Copy out every line of the records that contains the string "with", matching case exactly.

**LISTED RECORDS:**

=-=-=-=-=

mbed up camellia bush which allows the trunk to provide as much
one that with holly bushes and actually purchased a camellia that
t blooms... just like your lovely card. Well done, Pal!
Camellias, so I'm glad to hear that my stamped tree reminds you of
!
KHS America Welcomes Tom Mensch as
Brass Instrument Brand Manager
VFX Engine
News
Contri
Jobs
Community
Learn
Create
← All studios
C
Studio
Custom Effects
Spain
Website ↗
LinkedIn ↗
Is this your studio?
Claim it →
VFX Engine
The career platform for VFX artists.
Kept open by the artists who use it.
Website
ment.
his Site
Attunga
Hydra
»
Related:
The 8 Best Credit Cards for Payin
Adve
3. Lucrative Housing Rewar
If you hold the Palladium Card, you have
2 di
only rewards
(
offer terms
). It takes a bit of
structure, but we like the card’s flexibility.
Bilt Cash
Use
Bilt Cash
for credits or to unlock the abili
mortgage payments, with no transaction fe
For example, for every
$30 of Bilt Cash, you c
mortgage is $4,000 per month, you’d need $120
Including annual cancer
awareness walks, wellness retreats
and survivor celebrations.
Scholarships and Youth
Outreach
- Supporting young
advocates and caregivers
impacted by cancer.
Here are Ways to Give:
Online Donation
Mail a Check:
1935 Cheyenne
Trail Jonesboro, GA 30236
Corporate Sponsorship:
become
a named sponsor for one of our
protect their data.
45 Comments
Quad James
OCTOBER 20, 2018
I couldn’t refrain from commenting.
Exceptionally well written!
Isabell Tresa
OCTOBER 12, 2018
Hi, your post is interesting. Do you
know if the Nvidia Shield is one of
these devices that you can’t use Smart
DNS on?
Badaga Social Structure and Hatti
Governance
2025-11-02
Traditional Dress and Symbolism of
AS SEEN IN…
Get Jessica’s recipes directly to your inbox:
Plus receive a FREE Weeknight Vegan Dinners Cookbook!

=-=-=-=-=

**EXPECTED OUTPUT:**
one that with holly bushes and actually purchased a camellia that
mortgage payments, with no transaction fe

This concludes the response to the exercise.